-- Task instructions --
Scan the records beneath this line for the line holding "index tip: (527, 452)" and the line holding "index tip: (514, 353)", then transcribe exactly those two and all lines between.
═══ Data to process
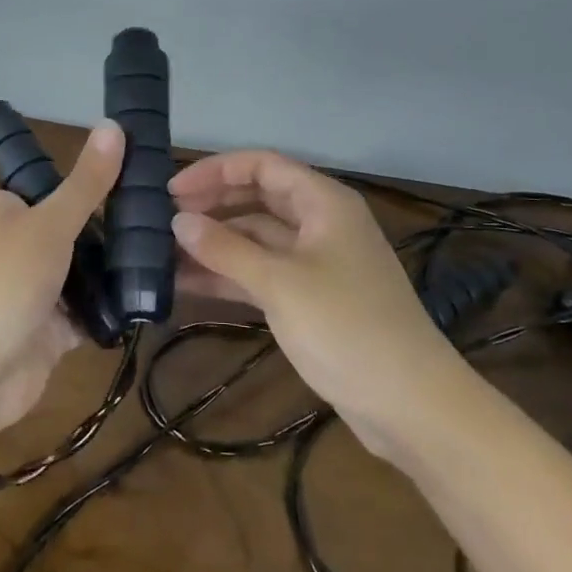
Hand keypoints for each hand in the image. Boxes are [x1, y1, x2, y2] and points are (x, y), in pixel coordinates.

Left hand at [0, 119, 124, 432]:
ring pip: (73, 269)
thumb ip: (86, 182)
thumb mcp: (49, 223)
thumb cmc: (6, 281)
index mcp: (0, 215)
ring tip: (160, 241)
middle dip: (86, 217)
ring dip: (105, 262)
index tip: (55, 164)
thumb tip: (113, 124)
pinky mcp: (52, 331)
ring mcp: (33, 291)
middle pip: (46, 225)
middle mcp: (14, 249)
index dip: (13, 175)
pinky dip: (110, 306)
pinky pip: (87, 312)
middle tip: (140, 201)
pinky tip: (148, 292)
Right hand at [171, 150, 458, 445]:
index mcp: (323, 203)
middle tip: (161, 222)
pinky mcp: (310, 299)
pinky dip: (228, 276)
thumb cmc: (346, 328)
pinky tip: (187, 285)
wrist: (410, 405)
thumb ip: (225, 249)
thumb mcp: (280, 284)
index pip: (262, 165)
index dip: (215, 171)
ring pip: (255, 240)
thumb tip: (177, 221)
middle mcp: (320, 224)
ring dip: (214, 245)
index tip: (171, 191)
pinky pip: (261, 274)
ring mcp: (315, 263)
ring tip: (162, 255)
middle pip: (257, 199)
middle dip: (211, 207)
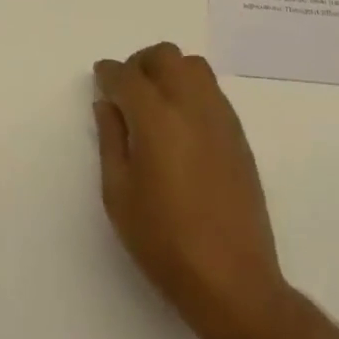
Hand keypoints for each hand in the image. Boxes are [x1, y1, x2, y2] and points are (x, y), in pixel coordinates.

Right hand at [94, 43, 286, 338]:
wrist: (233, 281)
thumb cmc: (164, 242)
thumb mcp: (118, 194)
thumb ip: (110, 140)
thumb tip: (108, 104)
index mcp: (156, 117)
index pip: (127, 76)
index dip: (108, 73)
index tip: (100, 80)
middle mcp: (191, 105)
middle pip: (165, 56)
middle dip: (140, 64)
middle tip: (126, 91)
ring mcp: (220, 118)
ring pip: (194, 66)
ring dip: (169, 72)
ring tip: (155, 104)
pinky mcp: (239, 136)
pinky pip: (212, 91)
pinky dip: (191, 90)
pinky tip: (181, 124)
══════
═══ Data to process
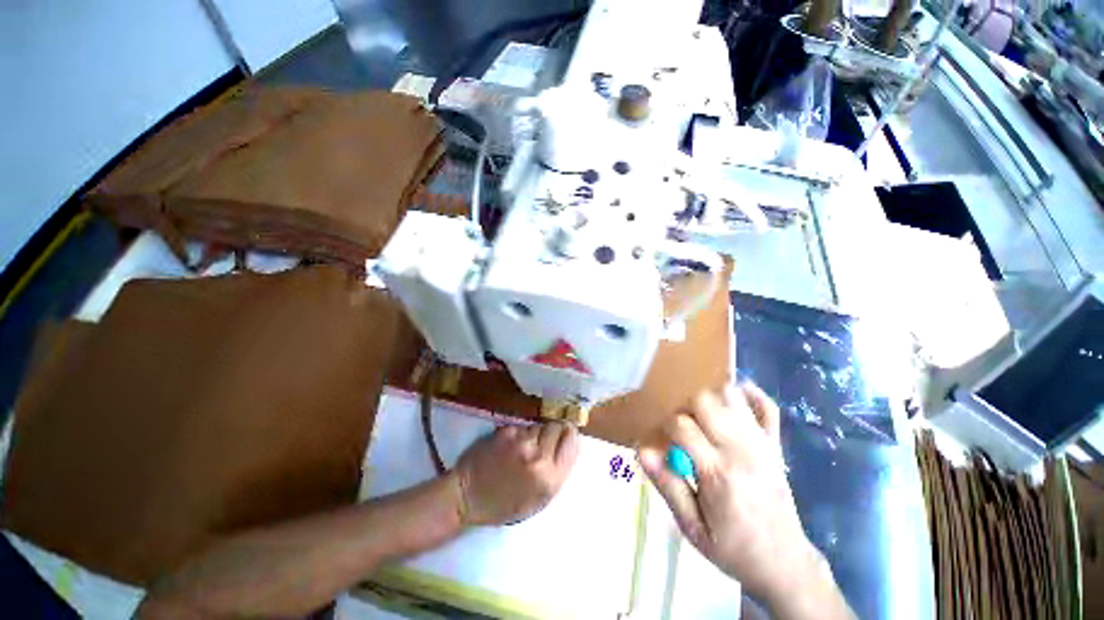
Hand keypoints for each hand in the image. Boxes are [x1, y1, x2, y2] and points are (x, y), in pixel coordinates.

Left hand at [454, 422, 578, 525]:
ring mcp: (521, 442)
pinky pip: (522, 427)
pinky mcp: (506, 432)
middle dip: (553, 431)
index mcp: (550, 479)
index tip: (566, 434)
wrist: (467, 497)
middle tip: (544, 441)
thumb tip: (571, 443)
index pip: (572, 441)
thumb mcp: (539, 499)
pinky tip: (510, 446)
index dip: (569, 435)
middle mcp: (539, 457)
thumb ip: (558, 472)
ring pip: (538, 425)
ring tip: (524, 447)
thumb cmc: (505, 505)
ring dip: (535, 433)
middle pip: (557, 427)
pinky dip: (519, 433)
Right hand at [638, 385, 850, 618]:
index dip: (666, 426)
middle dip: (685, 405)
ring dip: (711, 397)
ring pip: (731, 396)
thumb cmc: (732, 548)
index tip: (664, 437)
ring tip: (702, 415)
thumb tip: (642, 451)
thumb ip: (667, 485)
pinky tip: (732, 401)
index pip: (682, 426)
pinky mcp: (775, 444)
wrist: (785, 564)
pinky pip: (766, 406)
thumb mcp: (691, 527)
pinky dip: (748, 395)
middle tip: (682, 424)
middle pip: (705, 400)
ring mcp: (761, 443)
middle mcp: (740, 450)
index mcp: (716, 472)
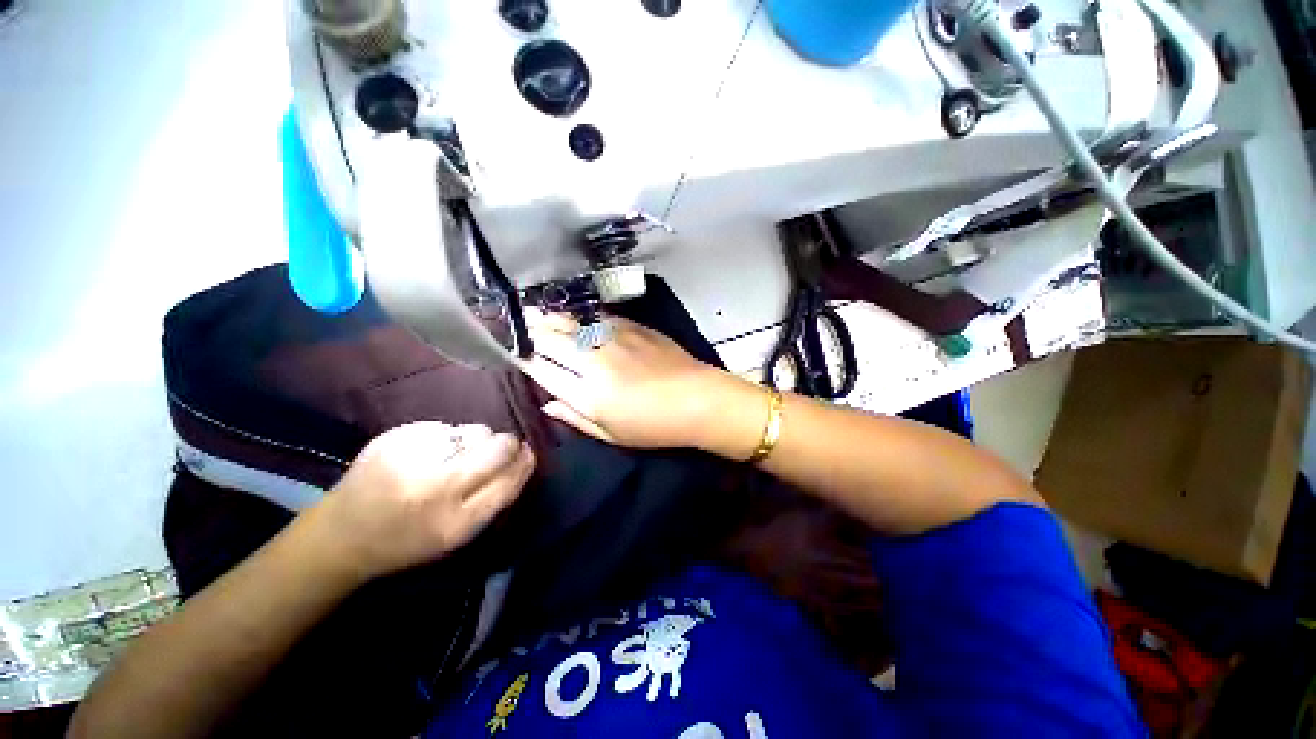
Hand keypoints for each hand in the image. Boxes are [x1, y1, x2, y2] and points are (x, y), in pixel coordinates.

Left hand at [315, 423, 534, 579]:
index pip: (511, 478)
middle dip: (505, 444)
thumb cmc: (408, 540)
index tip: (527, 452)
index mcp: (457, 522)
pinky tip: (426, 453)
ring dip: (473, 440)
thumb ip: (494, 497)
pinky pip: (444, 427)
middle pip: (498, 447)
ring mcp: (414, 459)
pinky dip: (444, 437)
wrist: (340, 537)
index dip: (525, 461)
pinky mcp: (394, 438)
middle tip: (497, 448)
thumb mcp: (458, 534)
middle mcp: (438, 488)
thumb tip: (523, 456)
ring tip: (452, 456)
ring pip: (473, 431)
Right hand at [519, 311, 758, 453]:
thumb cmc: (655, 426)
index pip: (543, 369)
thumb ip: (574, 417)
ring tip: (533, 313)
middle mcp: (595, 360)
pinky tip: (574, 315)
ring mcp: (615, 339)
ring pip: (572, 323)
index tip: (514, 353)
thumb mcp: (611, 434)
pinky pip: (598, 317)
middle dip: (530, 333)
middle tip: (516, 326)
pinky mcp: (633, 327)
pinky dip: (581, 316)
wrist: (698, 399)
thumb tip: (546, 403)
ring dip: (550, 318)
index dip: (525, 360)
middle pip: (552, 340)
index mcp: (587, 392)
══════
-- Task result --
index tip: (527, 452)
index mcp: (457, 522)
pinky tip: (426, 453)
ring dip: (473, 440)
thumb ip: (494, 497)
pinky pip: (444, 427)
middle pip: (498, 447)
ring mcp: (414, 459)
pinky dip: (444, 437)
wrist: (340, 537)
index dip: (525, 461)
pinky mcp: (394, 438)
middle tip: (497, 448)
thumb mcp: (458, 534)
middle mcp: (438, 488)
thumb tip: (523, 456)
ring tip: (452, 456)
ring pip: (473, 431)
Right hand at [519, 311, 758, 453]:
thumb cmc: (655, 426)
index pip: (543, 369)
thumb ip: (574, 417)
ring tip: (533, 313)
middle mcp: (595, 360)
pinky tip: (574, 315)
ring mcp: (615, 339)
ring pip: (572, 323)
index tip: (514, 353)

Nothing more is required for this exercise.